Orang tua murid mulai protes. Sebagian guru mulai mundur, takut dikaitkan. Dinda menangis saat melihat ibunya dikerumuni wartawan saat pulang.
Rina berdiri di tengah kekacauan, tapi matanya tak lagi gentar. "Jika mereka ingin menghancurkan aku biarlah. Tapi jangan sekolah ini."
Saat harapan hampir pupus, muncul dukungan mengejutkan. Seorang pengacara wanita muda, Alya Permadi, berdiri di depan pintu rumah Rina.
"Aku dulu murid beasiswa Maheswari Foundation. Aku tahu bagaimana mereka bermain. Aku bersedia jadi pengacara kalian tanpa bayaran."
Rangga menatap Alya tajam. "Kau yakin? Lawan kita bukan sembarangan."
Alya tersenyum. "Aku sudah belajar langsung dari mereka. Kini waktunya aku balas."
Dalam tempo cepat, kasus dinaikkan ke sidang terbuka. Rina dan Rangga berdiri di meja pengadilan, berhadapan langsung dengan Tiara Maheswari dan tim hukum elitnya.
Hakim membuka sidang.
"Kami akan mulai dengan tuduhan penyalahgunaan dana yayasan dan hubungan tidak profesional antara terdakwa."
Namun saat giliran Alya bicara, ia mengangkat map tebal.
"Yang Mulia, kami tidak hanya akan membantah tuduhan itu. Kami akan membuktikan bahwa semua tuduhan ini adalah skenario jahat dari satu korporasi besar yang telah lama melanggar hukum tanpa tersentuh."
Dan satu per satu bukti asli, rekaman, dokumen transaksi palsu, dan bahkan pengakuan dari notaris bayaran mulai dipaparkan di depan publik.
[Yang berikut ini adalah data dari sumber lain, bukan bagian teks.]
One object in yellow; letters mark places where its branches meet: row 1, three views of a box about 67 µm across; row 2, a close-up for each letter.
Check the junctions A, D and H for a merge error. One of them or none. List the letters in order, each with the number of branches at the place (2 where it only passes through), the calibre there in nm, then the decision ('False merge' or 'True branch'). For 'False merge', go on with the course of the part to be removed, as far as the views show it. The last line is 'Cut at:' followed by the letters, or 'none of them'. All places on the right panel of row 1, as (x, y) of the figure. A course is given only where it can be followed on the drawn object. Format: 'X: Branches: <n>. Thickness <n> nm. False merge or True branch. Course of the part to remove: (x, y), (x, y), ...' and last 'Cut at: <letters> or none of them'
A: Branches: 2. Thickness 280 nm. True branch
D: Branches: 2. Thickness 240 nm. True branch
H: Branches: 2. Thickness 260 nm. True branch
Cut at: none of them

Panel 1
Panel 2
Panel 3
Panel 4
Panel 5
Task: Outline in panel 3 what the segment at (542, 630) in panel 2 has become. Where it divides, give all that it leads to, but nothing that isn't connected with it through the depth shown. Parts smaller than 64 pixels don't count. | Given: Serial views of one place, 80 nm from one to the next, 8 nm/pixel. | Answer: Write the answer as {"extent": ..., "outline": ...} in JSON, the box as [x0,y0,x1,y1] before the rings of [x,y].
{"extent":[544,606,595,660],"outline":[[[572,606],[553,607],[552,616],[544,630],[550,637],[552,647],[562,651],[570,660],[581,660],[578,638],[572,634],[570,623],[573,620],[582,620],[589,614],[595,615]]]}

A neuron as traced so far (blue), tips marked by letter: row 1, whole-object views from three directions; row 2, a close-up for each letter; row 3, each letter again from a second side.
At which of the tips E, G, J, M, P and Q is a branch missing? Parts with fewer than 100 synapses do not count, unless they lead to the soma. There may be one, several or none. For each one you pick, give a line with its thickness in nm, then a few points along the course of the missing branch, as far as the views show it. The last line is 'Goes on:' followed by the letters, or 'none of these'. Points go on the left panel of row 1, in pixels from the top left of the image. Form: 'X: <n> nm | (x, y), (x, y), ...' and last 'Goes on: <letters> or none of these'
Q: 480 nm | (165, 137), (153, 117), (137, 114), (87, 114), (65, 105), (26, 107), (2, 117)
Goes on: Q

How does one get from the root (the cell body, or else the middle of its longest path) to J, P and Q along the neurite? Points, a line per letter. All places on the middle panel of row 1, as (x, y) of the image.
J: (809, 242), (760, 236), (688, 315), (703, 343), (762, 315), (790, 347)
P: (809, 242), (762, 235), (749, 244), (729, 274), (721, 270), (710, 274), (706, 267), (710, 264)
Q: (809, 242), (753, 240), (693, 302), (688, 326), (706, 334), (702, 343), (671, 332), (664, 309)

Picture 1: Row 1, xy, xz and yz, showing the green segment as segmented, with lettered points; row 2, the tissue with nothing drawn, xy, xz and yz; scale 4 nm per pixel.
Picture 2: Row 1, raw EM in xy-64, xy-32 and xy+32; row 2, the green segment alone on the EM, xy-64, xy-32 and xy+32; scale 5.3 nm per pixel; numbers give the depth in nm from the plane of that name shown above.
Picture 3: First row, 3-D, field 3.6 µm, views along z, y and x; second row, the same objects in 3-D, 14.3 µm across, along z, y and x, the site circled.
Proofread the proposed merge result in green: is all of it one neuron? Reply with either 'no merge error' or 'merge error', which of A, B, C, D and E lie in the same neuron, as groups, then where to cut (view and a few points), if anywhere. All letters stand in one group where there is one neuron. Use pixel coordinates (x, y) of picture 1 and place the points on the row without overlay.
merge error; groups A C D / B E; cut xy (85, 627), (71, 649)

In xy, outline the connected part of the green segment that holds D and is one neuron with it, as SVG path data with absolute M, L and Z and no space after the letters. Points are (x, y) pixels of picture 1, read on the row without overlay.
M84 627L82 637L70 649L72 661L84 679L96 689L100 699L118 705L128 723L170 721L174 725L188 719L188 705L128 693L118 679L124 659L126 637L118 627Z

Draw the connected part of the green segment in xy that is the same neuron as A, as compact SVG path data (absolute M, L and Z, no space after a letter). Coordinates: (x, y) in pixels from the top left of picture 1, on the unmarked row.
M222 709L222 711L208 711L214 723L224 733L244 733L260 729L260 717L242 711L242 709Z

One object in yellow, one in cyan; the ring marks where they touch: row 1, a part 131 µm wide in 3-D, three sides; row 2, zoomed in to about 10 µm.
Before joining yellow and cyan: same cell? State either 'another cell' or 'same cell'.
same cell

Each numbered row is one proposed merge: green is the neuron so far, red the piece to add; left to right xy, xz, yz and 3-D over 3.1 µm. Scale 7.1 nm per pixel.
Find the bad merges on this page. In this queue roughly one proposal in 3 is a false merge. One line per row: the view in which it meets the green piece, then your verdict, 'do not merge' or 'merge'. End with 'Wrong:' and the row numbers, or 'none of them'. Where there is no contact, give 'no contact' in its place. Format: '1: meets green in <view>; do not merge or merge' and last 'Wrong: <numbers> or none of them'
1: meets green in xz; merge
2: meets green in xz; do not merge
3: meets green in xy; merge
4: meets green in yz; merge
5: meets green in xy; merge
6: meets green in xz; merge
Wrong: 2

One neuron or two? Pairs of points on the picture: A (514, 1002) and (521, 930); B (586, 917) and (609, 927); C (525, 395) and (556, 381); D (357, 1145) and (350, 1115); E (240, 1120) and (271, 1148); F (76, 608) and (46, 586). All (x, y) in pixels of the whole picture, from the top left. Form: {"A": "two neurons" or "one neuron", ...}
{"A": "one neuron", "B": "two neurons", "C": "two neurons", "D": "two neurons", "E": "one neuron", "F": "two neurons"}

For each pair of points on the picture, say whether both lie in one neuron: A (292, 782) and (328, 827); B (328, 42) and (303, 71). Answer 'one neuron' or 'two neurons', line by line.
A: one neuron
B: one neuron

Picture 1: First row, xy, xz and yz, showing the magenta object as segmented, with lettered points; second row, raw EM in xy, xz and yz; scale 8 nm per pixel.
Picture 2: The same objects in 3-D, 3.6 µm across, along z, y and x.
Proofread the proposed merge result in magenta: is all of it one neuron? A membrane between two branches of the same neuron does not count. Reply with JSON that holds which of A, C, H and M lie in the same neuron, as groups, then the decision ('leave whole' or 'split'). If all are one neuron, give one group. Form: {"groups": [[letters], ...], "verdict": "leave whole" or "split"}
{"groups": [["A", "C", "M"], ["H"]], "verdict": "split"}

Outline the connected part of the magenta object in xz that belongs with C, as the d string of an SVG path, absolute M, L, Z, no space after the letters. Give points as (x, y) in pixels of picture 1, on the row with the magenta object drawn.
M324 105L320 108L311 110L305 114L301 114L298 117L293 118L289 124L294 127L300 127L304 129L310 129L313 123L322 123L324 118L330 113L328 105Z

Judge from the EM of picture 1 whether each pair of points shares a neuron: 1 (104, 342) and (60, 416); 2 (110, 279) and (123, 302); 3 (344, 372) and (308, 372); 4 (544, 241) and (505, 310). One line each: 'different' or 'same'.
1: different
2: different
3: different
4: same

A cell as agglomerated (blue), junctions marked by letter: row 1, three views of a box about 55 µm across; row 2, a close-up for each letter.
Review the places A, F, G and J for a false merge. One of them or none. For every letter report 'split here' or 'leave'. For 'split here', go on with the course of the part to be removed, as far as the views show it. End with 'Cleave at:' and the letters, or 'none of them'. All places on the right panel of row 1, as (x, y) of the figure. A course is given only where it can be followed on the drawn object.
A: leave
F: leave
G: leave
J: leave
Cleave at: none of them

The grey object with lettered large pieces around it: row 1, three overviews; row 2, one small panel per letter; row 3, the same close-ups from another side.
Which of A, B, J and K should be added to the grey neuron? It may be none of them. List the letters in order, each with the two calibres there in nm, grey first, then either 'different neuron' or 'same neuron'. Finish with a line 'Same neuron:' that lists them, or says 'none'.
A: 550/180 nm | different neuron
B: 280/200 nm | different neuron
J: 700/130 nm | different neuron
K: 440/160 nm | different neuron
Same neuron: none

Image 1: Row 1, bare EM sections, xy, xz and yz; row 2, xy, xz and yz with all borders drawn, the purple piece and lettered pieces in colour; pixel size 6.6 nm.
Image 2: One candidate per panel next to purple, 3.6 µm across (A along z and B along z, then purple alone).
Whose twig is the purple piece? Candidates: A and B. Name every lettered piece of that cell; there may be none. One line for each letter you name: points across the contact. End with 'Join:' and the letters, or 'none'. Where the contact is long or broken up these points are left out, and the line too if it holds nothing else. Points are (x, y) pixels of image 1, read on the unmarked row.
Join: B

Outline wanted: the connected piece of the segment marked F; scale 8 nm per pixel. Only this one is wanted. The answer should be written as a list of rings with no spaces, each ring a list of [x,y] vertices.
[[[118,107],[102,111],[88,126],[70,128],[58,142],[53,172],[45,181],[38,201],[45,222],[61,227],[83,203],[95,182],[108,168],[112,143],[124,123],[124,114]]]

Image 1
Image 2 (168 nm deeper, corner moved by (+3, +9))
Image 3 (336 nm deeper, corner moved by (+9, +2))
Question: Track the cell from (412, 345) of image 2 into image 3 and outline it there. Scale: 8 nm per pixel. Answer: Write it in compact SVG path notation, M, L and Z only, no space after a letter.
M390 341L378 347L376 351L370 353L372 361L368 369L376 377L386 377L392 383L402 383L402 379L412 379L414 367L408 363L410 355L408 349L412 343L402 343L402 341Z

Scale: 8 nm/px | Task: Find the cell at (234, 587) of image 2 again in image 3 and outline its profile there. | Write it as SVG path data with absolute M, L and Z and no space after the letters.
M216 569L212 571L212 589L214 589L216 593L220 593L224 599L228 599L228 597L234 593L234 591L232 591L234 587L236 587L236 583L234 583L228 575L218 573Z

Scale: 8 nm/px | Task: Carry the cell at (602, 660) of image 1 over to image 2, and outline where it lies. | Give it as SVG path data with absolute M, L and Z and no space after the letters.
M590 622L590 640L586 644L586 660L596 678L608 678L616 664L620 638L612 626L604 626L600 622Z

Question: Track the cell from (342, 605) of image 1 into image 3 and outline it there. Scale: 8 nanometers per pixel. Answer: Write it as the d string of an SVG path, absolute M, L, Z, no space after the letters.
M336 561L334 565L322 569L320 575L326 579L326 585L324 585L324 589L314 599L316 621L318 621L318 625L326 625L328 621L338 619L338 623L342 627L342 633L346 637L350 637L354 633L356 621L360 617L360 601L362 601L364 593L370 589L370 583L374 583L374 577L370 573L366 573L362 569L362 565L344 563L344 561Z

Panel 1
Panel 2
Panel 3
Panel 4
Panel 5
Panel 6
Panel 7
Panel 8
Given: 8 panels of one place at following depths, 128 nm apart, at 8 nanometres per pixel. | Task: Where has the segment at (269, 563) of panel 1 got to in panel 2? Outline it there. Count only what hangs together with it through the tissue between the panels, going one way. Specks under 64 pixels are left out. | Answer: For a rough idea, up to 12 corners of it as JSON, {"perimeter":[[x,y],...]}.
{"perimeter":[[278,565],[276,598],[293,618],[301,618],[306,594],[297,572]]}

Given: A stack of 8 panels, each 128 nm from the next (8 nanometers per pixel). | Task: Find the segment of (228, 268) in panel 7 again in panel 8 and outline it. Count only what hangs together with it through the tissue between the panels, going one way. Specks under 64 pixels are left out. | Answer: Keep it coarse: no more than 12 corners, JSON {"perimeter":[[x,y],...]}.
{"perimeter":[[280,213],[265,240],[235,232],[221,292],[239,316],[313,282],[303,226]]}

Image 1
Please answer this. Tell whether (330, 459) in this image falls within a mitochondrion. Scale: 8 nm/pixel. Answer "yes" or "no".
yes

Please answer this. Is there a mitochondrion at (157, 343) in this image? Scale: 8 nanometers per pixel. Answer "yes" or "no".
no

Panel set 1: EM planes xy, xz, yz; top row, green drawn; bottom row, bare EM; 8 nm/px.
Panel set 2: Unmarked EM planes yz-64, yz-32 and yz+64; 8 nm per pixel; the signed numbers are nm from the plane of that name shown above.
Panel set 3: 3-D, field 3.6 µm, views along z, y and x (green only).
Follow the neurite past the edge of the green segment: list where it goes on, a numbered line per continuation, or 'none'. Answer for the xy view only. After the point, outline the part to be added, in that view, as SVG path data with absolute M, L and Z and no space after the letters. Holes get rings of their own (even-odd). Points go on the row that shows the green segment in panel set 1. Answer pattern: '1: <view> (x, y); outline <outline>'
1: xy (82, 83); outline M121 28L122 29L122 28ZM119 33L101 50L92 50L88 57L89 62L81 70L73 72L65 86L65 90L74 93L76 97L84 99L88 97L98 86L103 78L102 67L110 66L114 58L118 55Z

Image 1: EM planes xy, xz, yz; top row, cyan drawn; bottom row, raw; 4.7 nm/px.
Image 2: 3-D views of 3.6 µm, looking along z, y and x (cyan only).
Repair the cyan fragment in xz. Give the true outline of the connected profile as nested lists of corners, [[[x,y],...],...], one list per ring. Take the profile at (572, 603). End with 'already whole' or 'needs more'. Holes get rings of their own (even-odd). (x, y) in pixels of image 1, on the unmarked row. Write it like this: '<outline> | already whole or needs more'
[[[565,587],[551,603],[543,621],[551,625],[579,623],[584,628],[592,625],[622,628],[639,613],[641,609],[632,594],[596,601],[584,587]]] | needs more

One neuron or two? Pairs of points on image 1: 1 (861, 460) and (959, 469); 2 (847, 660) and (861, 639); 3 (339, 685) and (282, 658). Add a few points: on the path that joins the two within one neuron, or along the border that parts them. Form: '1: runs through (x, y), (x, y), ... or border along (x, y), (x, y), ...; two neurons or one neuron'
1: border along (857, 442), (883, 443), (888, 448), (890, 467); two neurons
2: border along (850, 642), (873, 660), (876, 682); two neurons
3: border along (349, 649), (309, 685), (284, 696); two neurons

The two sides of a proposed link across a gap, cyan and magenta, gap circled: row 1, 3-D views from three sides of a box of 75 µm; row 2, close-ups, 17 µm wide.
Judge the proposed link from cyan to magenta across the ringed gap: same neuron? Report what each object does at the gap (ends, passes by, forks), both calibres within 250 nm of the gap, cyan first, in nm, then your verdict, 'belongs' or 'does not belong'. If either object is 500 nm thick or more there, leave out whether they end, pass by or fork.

Dalam hitungan jam, sidang itu menjadi viral. Media berbalik. Hashtag #BersamaRinaRangga menduduki puncak tren.
Tiara masih berusaha tenang. Tapi di ruang istirahat pengadilan, asistennya berkata panik.
"Bu... dua komisaris Maheswari Group sudah mundur. Sponsor internasional mencabut kerjasama. Saham jatuh 12 persen."
Tiara menggertakkan gigi. "Rina belum menang. Aku belum selesai."